Kate Quinn once again enthralls with her latest piece of historical fiction, a mystery set in WW2 and the famous code breaking site of Bletchley Park, focusing on the close friendship between three extraordinary young women from hugely different backgrounds, determined to more than do their bit to fight the enemy. Wealthy heiress and debutante Osla Kendall has returned from Canada, and as a fluent German speaker translates the codes, she catches the eye of Prince Philip and falls head over heels for him. The flinty, hard as nails, impoverished East End Londoner, the tall Mab Churt, aka Queen Mab, sees to the machines that help break the codes, set on improving herself, reading the 100 top literary reads to ensnare herself a wealthy husband and provide for her younger sister, Lucy. The downtrodden, shy and timid Beth Finch has a hideous and emotionally abusive mother who has her believing she is good for nothing, but she turns out to be the star code breaker working for Dilly Knox who believes in her.

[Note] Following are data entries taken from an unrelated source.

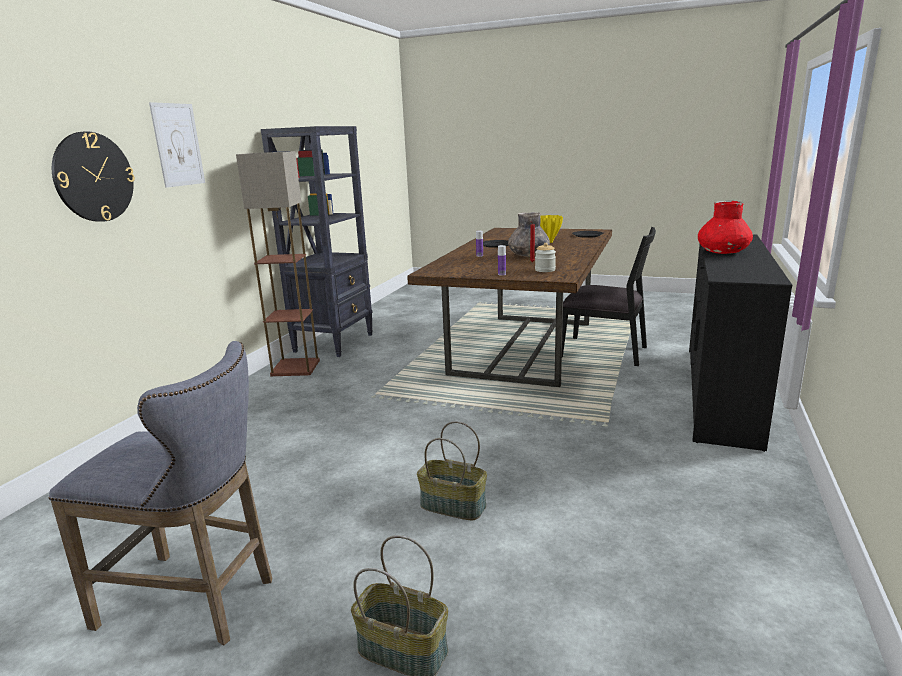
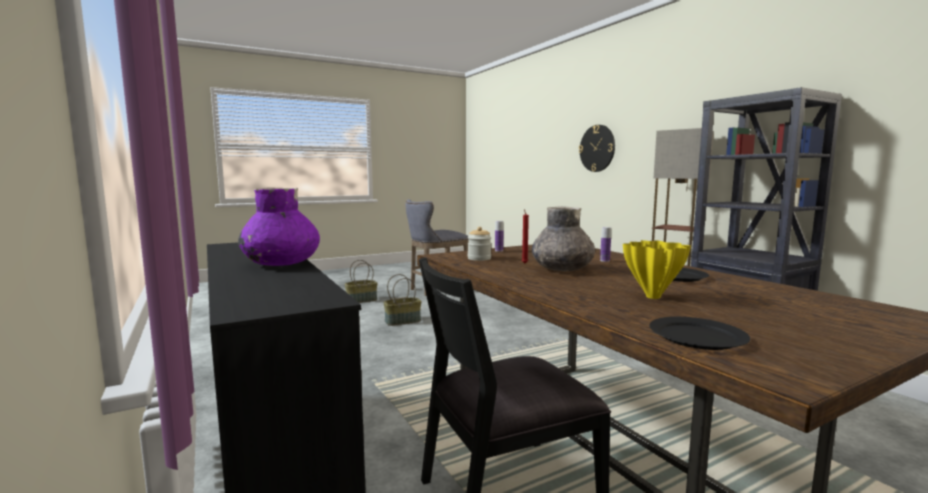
camera: 130 degrees right, 10 degrees down
picture [149,102,205,188] -> none
red vase [698,201,753,254] -> purple vase [238,187,320,266]

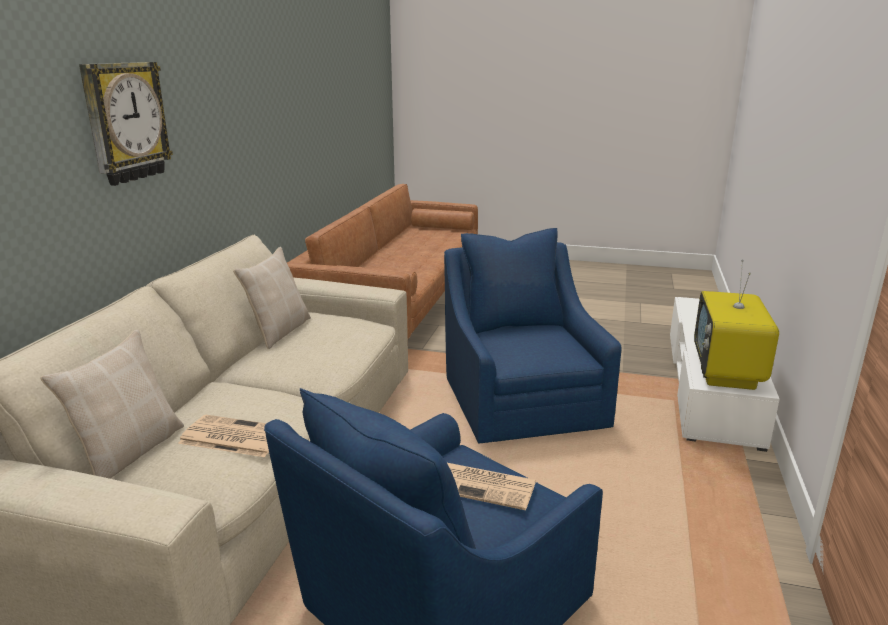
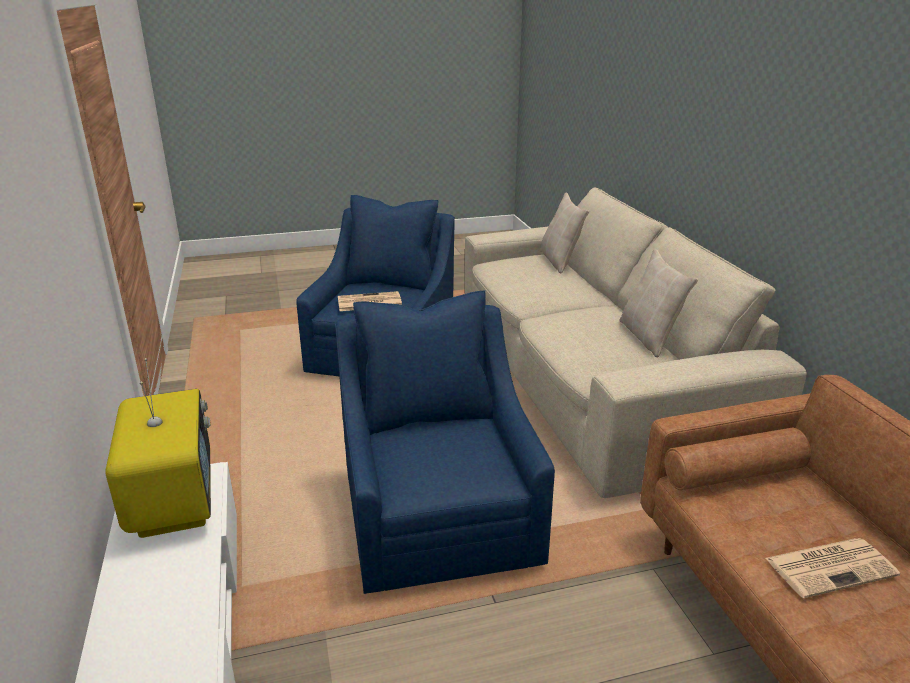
camera: 150 degrees right, 5 degrees up
wall clock [79,62,173,186] -> none
newspaper [178,415,269,457] -> newspaper moved to [765,538,900,598]
blue armchair [444,228,621,444] -> blue armchair turned 150 degrees counterclockwise [335,290,555,594]

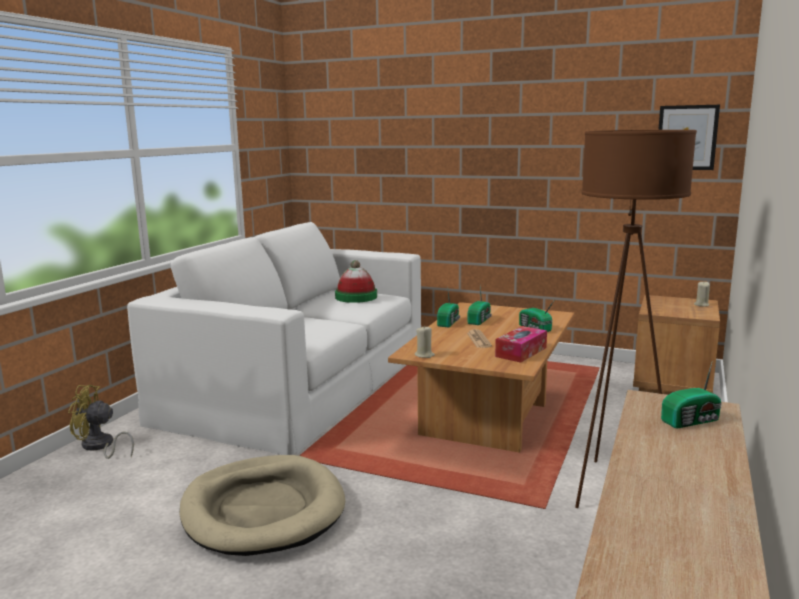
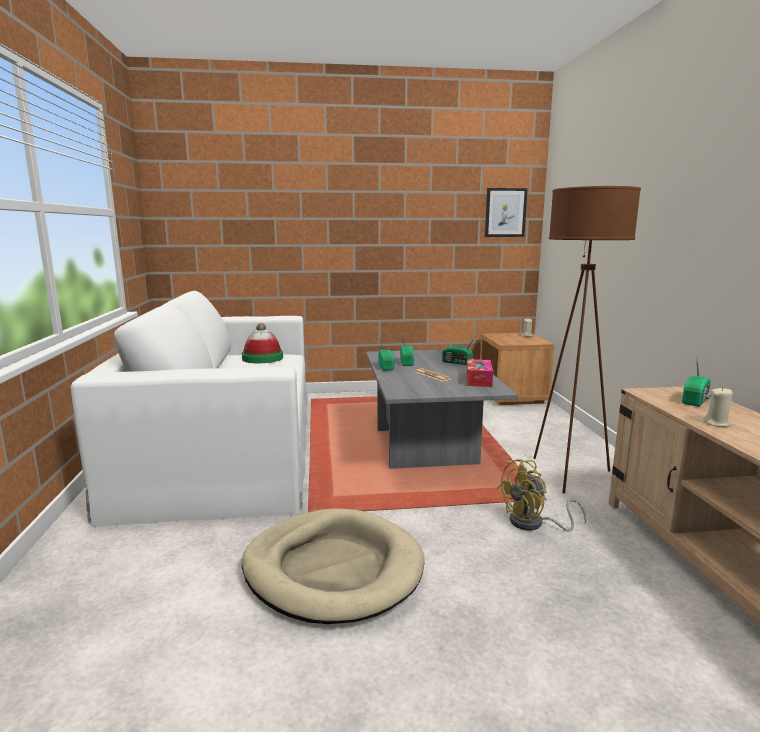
camera: 30 degrees left, 0 degrees up
yellow fan [68,385,134,459] -> yellow fan moved to [496,459,587,532]
brown coffee table [388,302,574,453] -> grey coffee table [366,350,518,469]
beige candle [415,325,435,358] -> beige candle moved to [704,387,732,427]

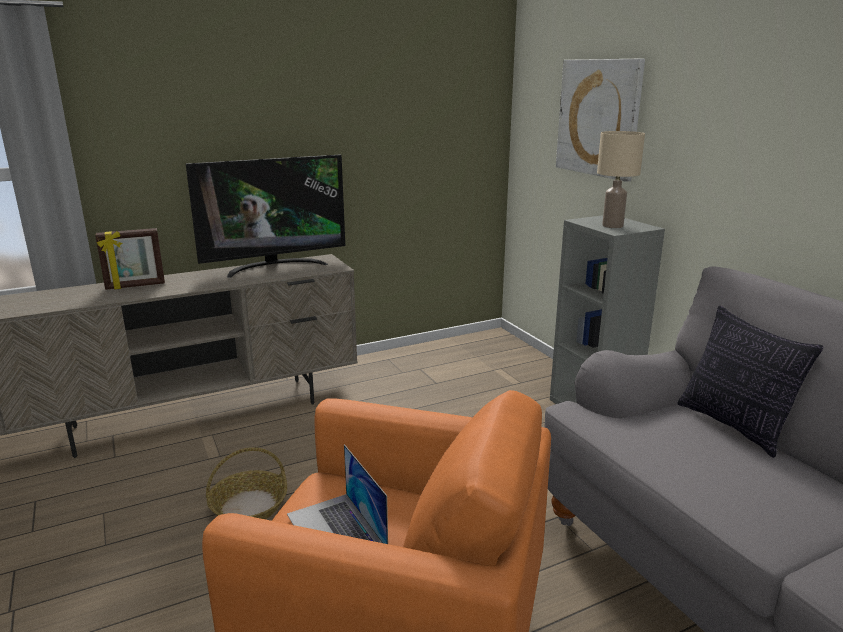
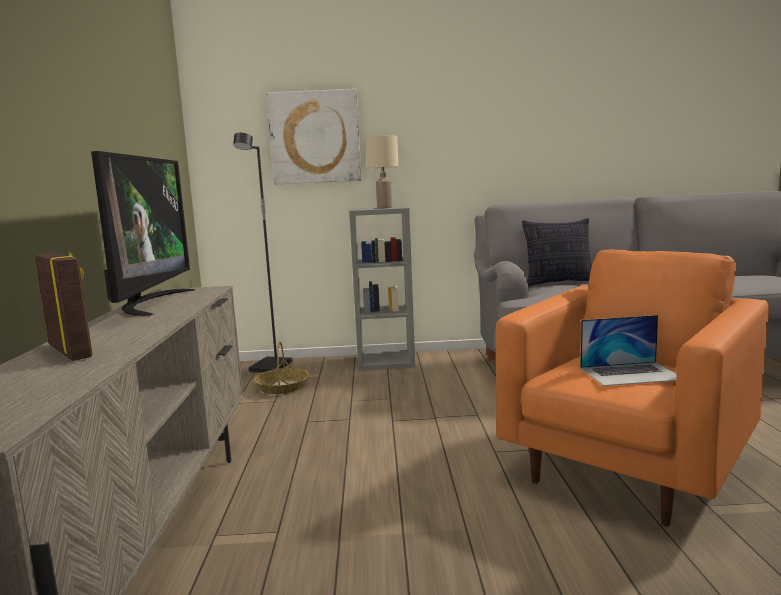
camera: 65 degrees left, 10 degrees down
picture frame [95,228,165,290] -> picture frame turned 45 degrees counterclockwise [34,252,92,361]
basket [206,447,287,519] -> basket moved to [254,341,309,394]
none -> black floor lamp [233,133,292,373]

It is 1947 in London and the royal wedding of Princess Elizabeth to Prince Philip is approaching, and Tatler writer, Osla, is struggling to handle this, and for convenience sake has acquired a fiance of her own to ensure that she is not a object of pity. Out of the blue, she gets a message from Beth, incarcerated in Clockwell Sanatorium, asking for her and Mab's help and to identify a traitor from their Bletchley Park days. Is Beth crazy or could she possibly be telling the truth? The friendship between the 3 women had broken apart on D-day with betrayal and recriminations. Osla knows it is going to take a lot of persuasion to get Mab, now married with 2 young children, to join forces and meet Beth to find out if there really is a traitor at large. In a narrative that goes back and forth in time, we become acquainted with the spirit of adventure and excitement in the women's lives, along with the passion, joy, love, loss, terror, fear, rage, despair, tragedies, and grief in their time as codebreakers, can they come back together one last time to crack the Rose code?
Lewis Carroll's Alice in Wonderland is a running motif in Quinn's novel, the time in Bletchley Park is referred to as falling down the rabbit hole, the literary club are named The Mad Hatters, and desperate Beth herself is known as Alice Liddell in Clockwell, wanting to avoid the upcoming lobotomy planned for her. From being a gifted cryptographer, she is unjustly framed and has to spend three and a half years amidst the horrors and torture of a regime that punished and drugged her, believing her to be insane. It is incredible that she managed to survive and found a way of getting in touch with her old friends, her resilience and memories of what she achieved provides her with a strength of spirit that would have defeated so many others. This is a thrilling historical read, engaging, entertaining and riveting, loaded with the class distinctions and social norms and attitudes of the time when it comes to women and race. Highly recommended. Many thanks to HarperCollins for an ARC.